A law firm that won an $8.5 billion settlement from Bank of America Corp. tied to faulty mortgage bonds said Wells Fargo & Co. and Morgan Stanley failed to service $73 billion of similar securities, creating a default.
Gibbs & Bruns LLP cited at least $15 billion of Wells Fargo’s residential mortgage-backed securities and $5 billion from Morgan Stanley where holders have 25 percent or 50 percent or more of the voting rights, according to a statement from the Houston law firm. The dispute also covers $23 billion of Morgan Stanley-issued RMBS and $30 billion of Wells Fargo’s RMBS where holders “have significant voting rights, but less than 25 percent or 50 percent,” the firm said.
Faulty mortgages and foreclosures have cost the largest U.S. home lenders at least $84 billion since the start of 2007, according to data compiled by Bloomberg, and have been blamed by regulators for discouraging banks from making new loans.

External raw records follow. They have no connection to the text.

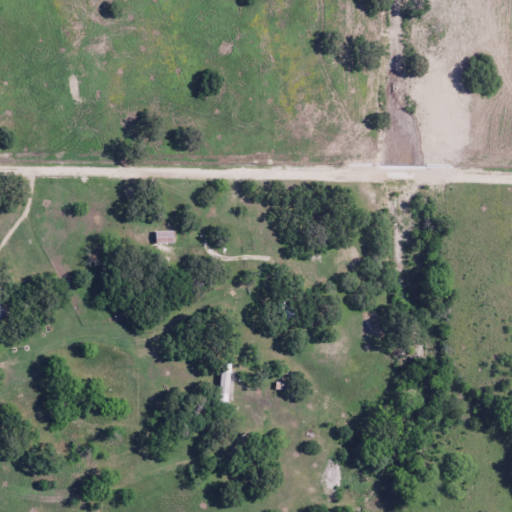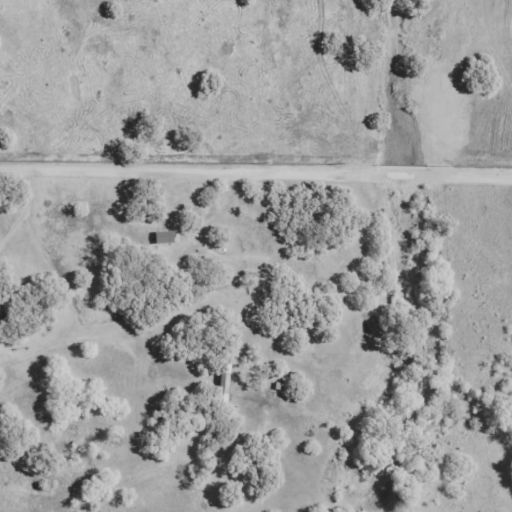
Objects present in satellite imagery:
road: (256, 169)
building: (162, 236)
building: (1, 315)
building: (222, 382)
building: (278, 464)
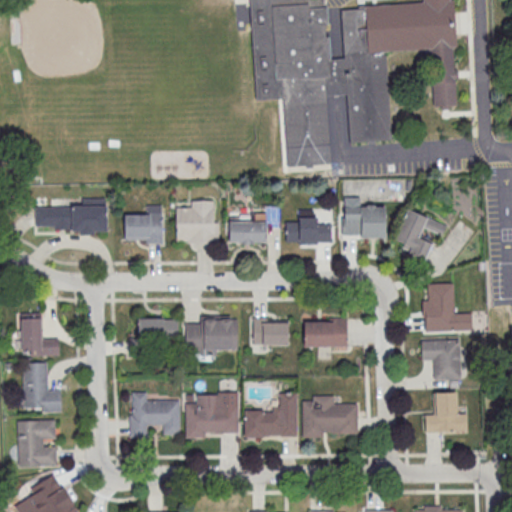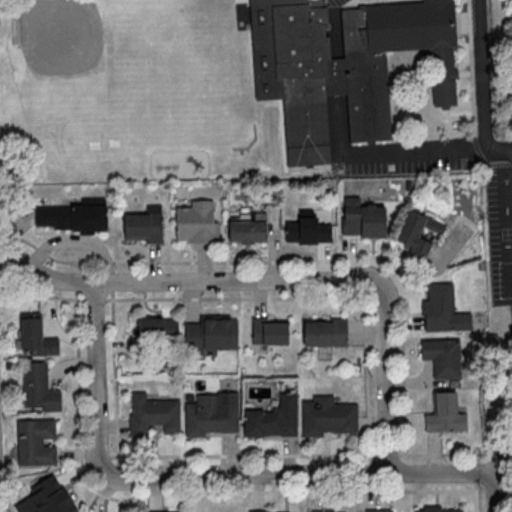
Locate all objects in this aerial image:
road: (335, 29)
building: (345, 65)
building: (343, 66)
road: (338, 77)
road: (479, 78)
road: (504, 149)
road: (386, 152)
parking lot: (456, 197)
building: (73, 216)
building: (75, 217)
building: (363, 220)
building: (363, 220)
building: (142, 223)
building: (196, 223)
building: (197, 223)
building: (145, 225)
building: (246, 228)
building: (307, 228)
building: (248, 233)
building: (417, 233)
building: (417, 233)
road: (277, 281)
building: (442, 309)
building: (443, 310)
building: (157, 331)
building: (269, 331)
building: (324, 331)
building: (270, 332)
building: (326, 333)
building: (151, 334)
building: (212, 334)
building: (211, 335)
building: (35, 336)
building: (36, 336)
building: (442, 358)
building: (443, 358)
building: (39, 388)
building: (38, 389)
building: (212, 414)
building: (445, 414)
building: (151, 415)
building: (153, 415)
building: (212, 415)
building: (445, 415)
building: (327, 417)
building: (328, 417)
building: (272, 418)
building: (272, 419)
building: (36, 442)
building: (36, 443)
road: (204, 474)
road: (494, 477)
building: (48, 497)
building: (438, 508)
building: (438, 509)
building: (379, 510)
building: (170, 511)
building: (273, 511)
building: (320, 511)
building: (326, 511)
building: (379, 511)
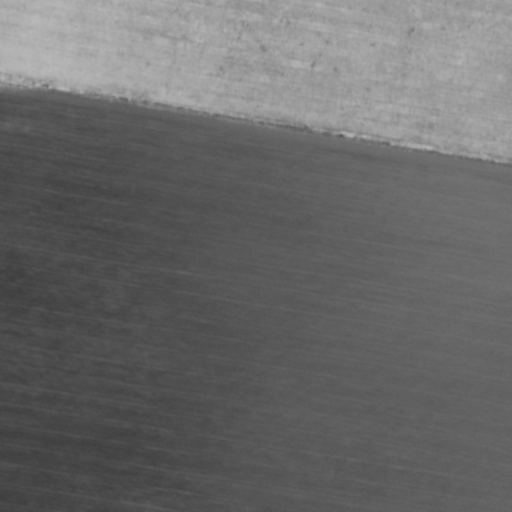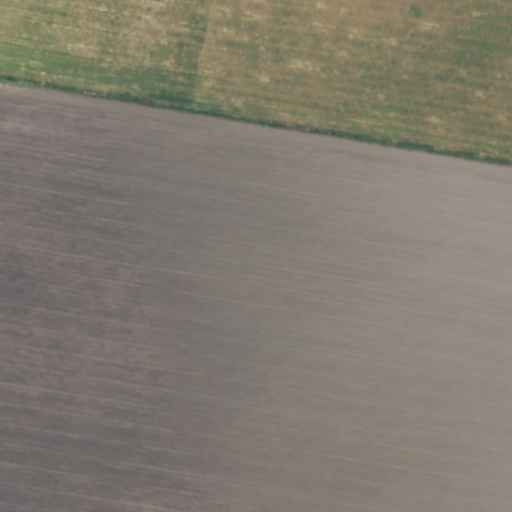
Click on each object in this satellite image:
crop: (255, 255)
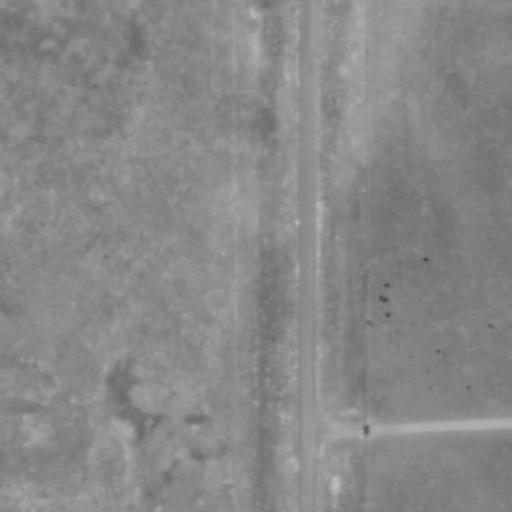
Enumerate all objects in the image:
road: (305, 256)
road: (409, 428)
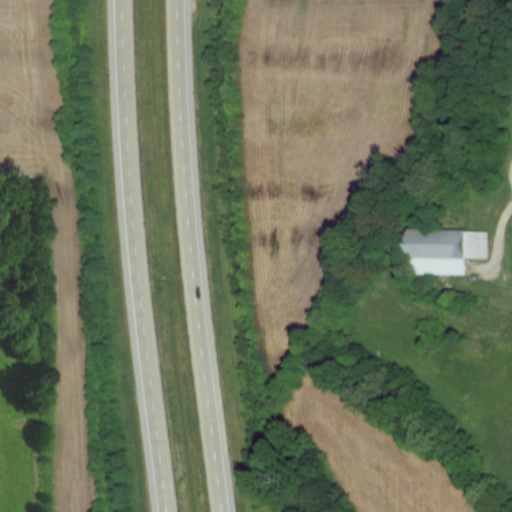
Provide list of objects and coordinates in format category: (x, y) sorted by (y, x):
building: (455, 250)
road: (139, 256)
road: (196, 256)
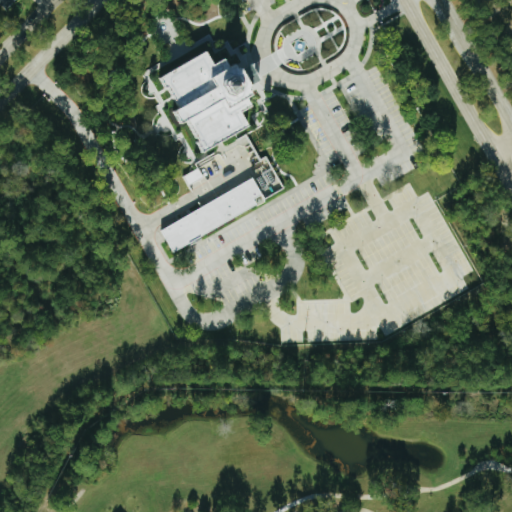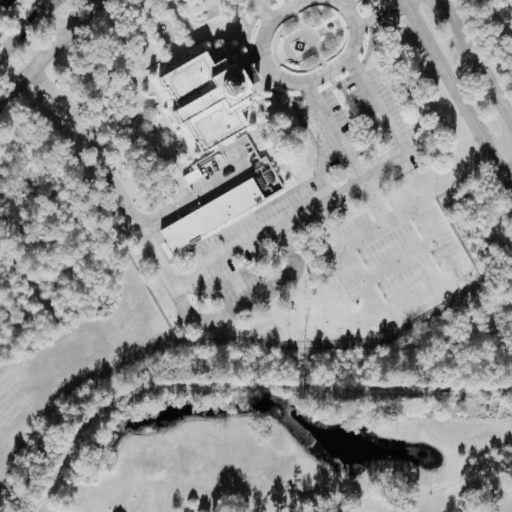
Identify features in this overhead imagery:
road: (345, 1)
building: (8, 3)
road: (285, 8)
road: (390, 9)
road: (452, 14)
road: (367, 22)
road: (25, 27)
road: (47, 49)
road: (328, 70)
road: (486, 72)
road: (41, 78)
road: (456, 94)
building: (211, 99)
road: (501, 149)
road: (385, 163)
road: (192, 197)
building: (214, 214)
road: (226, 255)
road: (451, 267)
road: (188, 474)
road: (395, 489)
road: (344, 498)
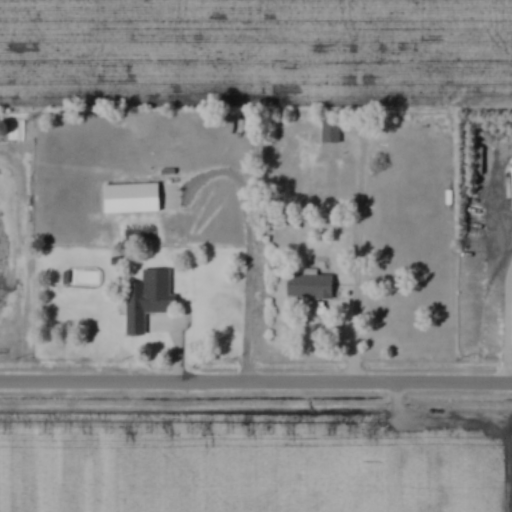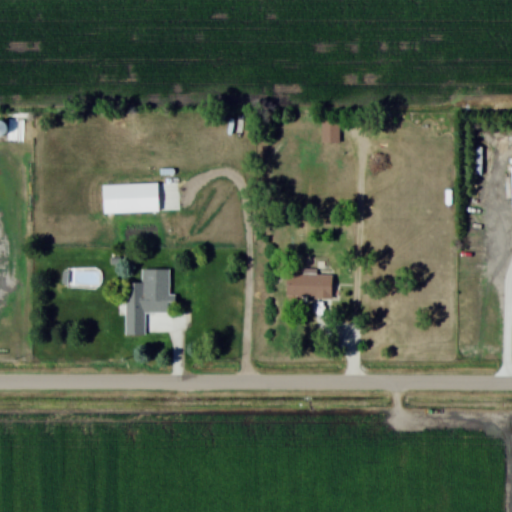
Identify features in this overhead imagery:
crop: (254, 42)
building: (331, 132)
building: (310, 285)
building: (148, 299)
road: (256, 384)
crop: (246, 468)
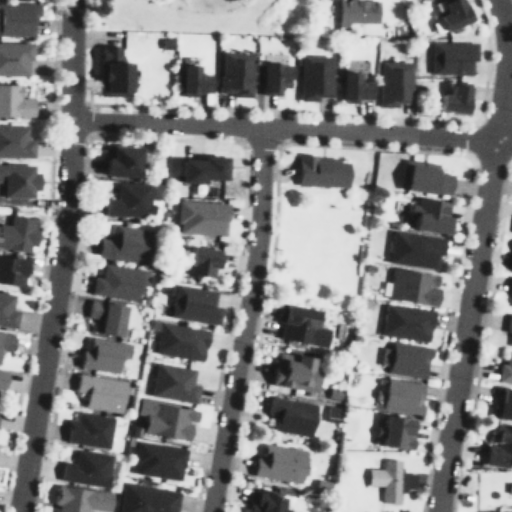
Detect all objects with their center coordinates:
building: (355, 12)
building: (355, 12)
building: (453, 13)
building: (453, 14)
building: (18, 18)
building: (18, 18)
building: (451, 57)
building: (451, 57)
building: (14, 58)
building: (14, 58)
building: (112, 72)
building: (112, 72)
building: (235, 73)
building: (235, 74)
building: (314, 76)
building: (273, 77)
building: (314, 77)
building: (273, 78)
building: (192, 81)
building: (192, 81)
building: (393, 82)
building: (393, 83)
building: (353, 87)
building: (354, 87)
building: (452, 97)
building: (453, 98)
building: (13, 101)
building: (14, 101)
road: (292, 111)
road: (292, 128)
building: (15, 141)
building: (15, 142)
road: (291, 143)
building: (121, 161)
building: (122, 161)
building: (203, 168)
building: (203, 169)
building: (320, 171)
building: (321, 171)
building: (17, 179)
building: (17, 180)
building: (129, 200)
building: (130, 200)
building: (201, 216)
building: (430, 216)
building: (430, 216)
building: (201, 217)
building: (18, 233)
building: (18, 234)
building: (126, 244)
building: (127, 245)
park: (319, 248)
building: (414, 249)
building: (414, 249)
road: (459, 255)
road: (477, 255)
road: (43, 257)
road: (61, 257)
road: (81, 257)
building: (201, 261)
building: (201, 261)
building: (11, 271)
building: (11, 271)
building: (117, 282)
building: (117, 282)
building: (409, 286)
building: (410, 286)
building: (511, 290)
building: (511, 291)
building: (193, 304)
building: (194, 305)
building: (6, 310)
building: (7, 310)
building: (106, 317)
building: (106, 317)
road: (245, 320)
building: (405, 322)
building: (405, 322)
building: (508, 324)
building: (509, 325)
building: (300, 326)
road: (227, 327)
building: (300, 327)
road: (259, 328)
road: (482, 333)
building: (5, 341)
building: (5, 341)
building: (179, 341)
building: (180, 341)
building: (102, 354)
building: (102, 355)
building: (404, 358)
building: (405, 359)
building: (505, 369)
building: (505, 369)
building: (293, 372)
building: (293, 372)
building: (1, 377)
building: (1, 378)
building: (173, 382)
building: (173, 383)
building: (100, 392)
building: (100, 392)
building: (401, 396)
building: (402, 396)
building: (504, 404)
building: (504, 405)
building: (289, 415)
building: (289, 415)
building: (165, 419)
building: (166, 420)
building: (89, 429)
building: (89, 430)
building: (396, 432)
building: (396, 433)
building: (500, 446)
building: (500, 447)
building: (158, 460)
building: (158, 461)
building: (278, 463)
building: (279, 464)
building: (86, 467)
building: (87, 468)
building: (385, 479)
building: (386, 480)
building: (407, 480)
building: (407, 480)
building: (79, 499)
building: (79, 499)
building: (145, 499)
building: (146, 499)
building: (263, 502)
building: (264, 502)
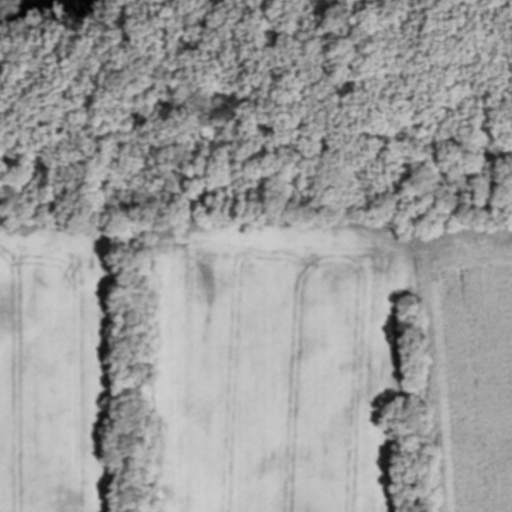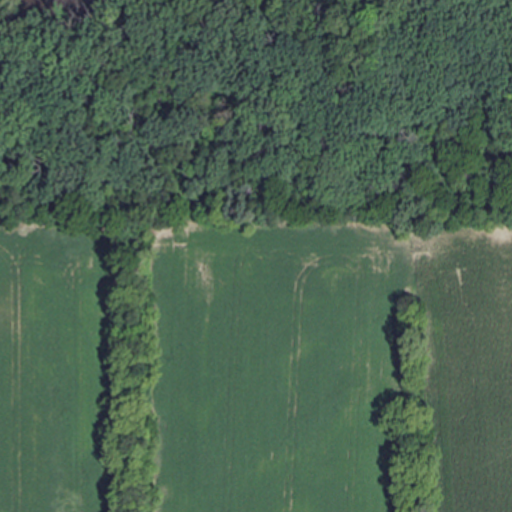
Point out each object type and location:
river: (35, 8)
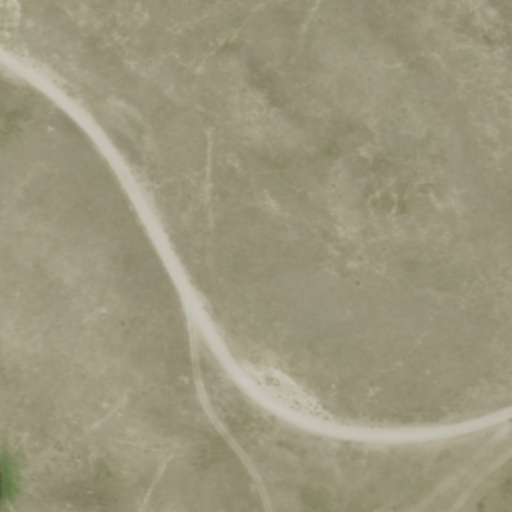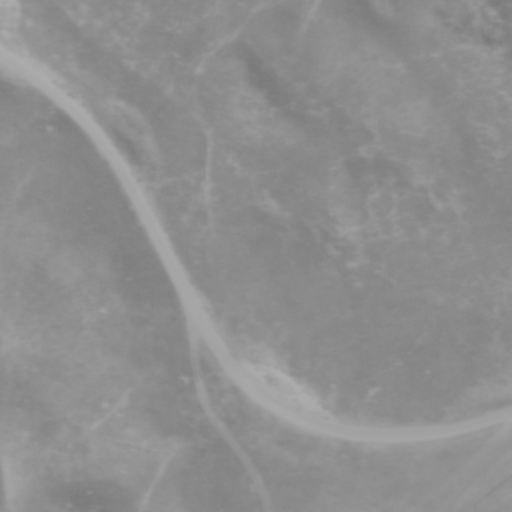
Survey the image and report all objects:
road: (207, 326)
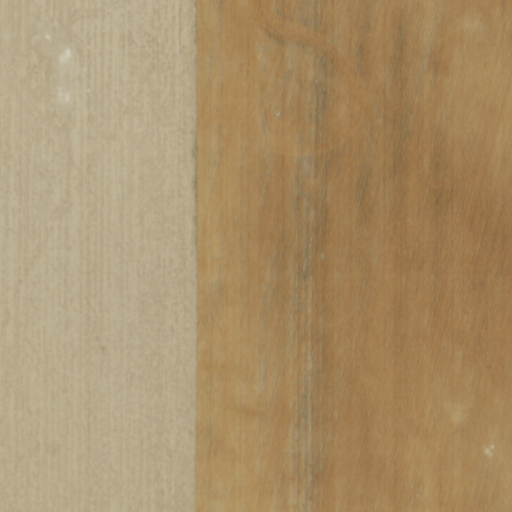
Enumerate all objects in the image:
crop: (255, 256)
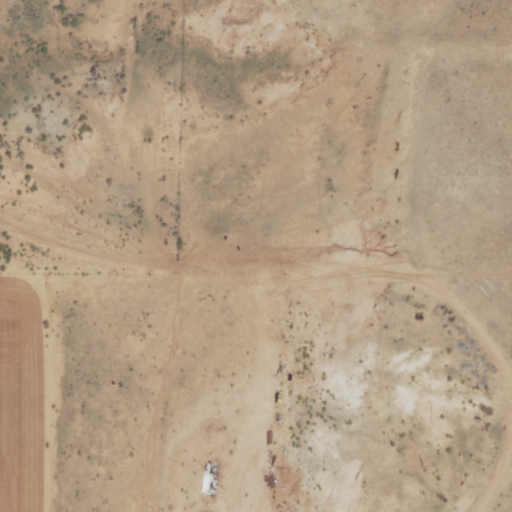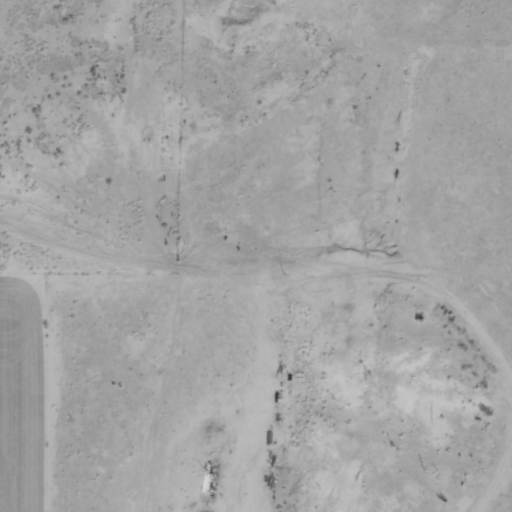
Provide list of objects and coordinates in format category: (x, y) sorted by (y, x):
road: (330, 261)
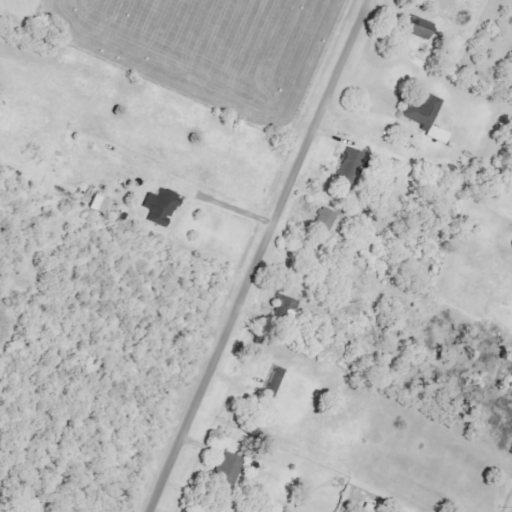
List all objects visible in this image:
building: (414, 26)
building: (419, 110)
building: (344, 165)
building: (99, 205)
building: (158, 205)
road: (228, 207)
building: (158, 210)
building: (322, 219)
road: (258, 256)
building: (272, 382)
building: (223, 470)
building: (359, 510)
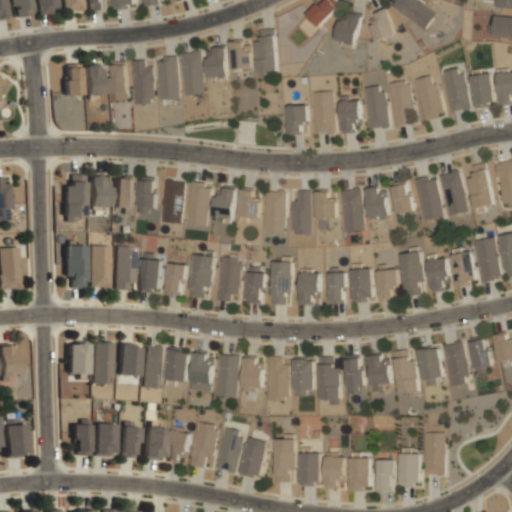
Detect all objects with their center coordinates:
building: (151, 2)
building: (124, 3)
building: (505, 3)
building: (71, 4)
building: (94, 4)
building: (45, 5)
building: (20, 7)
building: (2, 9)
building: (324, 11)
building: (415, 11)
building: (384, 26)
building: (502, 27)
building: (349, 28)
road: (134, 33)
building: (241, 53)
building: (267, 53)
building: (218, 62)
building: (193, 72)
building: (168, 77)
building: (71, 78)
building: (93, 79)
building: (120, 80)
building: (143, 82)
building: (505, 87)
building: (457, 89)
building: (483, 89)
building: (429, 96)
building: (402, 102)
building: (376, 106)
building: (324, 111)
building: (350, 113)
building: (298, 119)
road: (257, 160)
building: (505, 180)
building: (481, 186)
building: (97, 190)
building: (454, 192)
building: (123, 193)
building: (148, 193)
building: (402, 196)
building: (73, 197)
building: (429, 197)
building: (4, 200)
building: (174, 201)
building: (378, 201)
building: (226, 202)
building: (199, 203)
building: (250, 203)
building: (326, 207)
building: (353, 209)
building: (276, 211)
building: (302, 212)
building: (507, 251)
building: (488, 258)
road: (42, 260)
building: (74, 265)
building: (99, 265)
building: (124, 266)
building: (9, 267)
building: (464, 267)
building: (150, 272)
building: (413, 272)
building: (439, 272)
building: (202, 274)
building: (229, 277)
building: (176, 278)
building: (282, 281)
building: (388, 281)
building: (363, 284)
building: (255, 285)
building: (337, 285)
building: (310, 287)
road: (256, 329)
building: (504, 345)
building: (481, 353)
building: (76, 357)
building: (8, 359)
building: (127, 359)
building: (100, 362)
building: (457, 362)
building: (431, 364)
building: (152, 366)
building: (380, 370)
building: (203, 371)
building: (354, 371)
building: (253, 373)
building: (407, 373)
building: (228, 374)
building: (304, 375)
building: (279, 379)
building: (330, 380)
building: (14, 437)
building: (80, 437)
building: (103, 438)
building: (127, 439)
building: (178, 441)
building: (154, 442)
building: (204, 444)
building: (230, 449)
building: (435, 452)
building: (255, 457)
building: (285, 458)
road: (507, 461)
building: (311, 467)
building: (410, 468)
building: (335, 470)
road: (507, 471)
building: (361, 473)
building: (386, 474)
road: (256, 504)
building: (30, 510)
building: (50, 510)
building: (79, 510)
building: (107, 510)
building: (5, 511)
building: (130, 511)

Kathy Patrick, a partner at Gibbs & Bruns, led a bondholder group that reached a settlement in June 2011 with Bank of America covering mortgage trusts with an original loan balance of $424 billion.
“We will review any communication we receive and respond appropriately,” said Mary Eshet, a spokeswoman for San Francisco-based Wells Fargo. Mary Claire Delaney, a spokeswoman for New York-based Morgan Stanley, declined to comment.
Patrick’s firm said in January it was seeking information on pools securing more than $19 billion of residential mortgage- backed securities issued by affiliates of Wells Fargo, which says it’s the biggest U.S. home mortgage lender and servicer.
Morgan Stanley also received a letter in October from the law firm, which said it was representing holders of at least 25 percent of voting rights in 17 trusts with more than $6 billion in outstanding balances, according to a filing.
The percentage of holders matters because claims must meet specific minimums before parties to mortgage-bond deals can be declared in default of their obligations. If not cured, the defaults can give investors the right to sue bond creators, the deal’s trustees or both. Typically, trustees must take action on their behalf.
Bank of America’s settlement with 22 bondholders, including BlackRock Inc. and Pacific Investment Management Co., seeks to allow it to pay 2 percent of the faulty bonds’ face value to avoid repurchasing the underlying loans.
While Bank of America’s deal is awaiting court approval, attorneys general from New York and Delaware have intervened to seek more information. New York has said there are “serious questions about the fairness and adequacy” of the accord, which covers just “a small fraction” of losses.
Morgan Stanley earlier this year sold its Saxon Mortgage Services Inc. unit to Ocwen Financial Corp., exiting the servicing business it bought before the housing market collapsed. Mortgage servicers handle billing and collections and oversee foreclosures when borrowers fail to pay.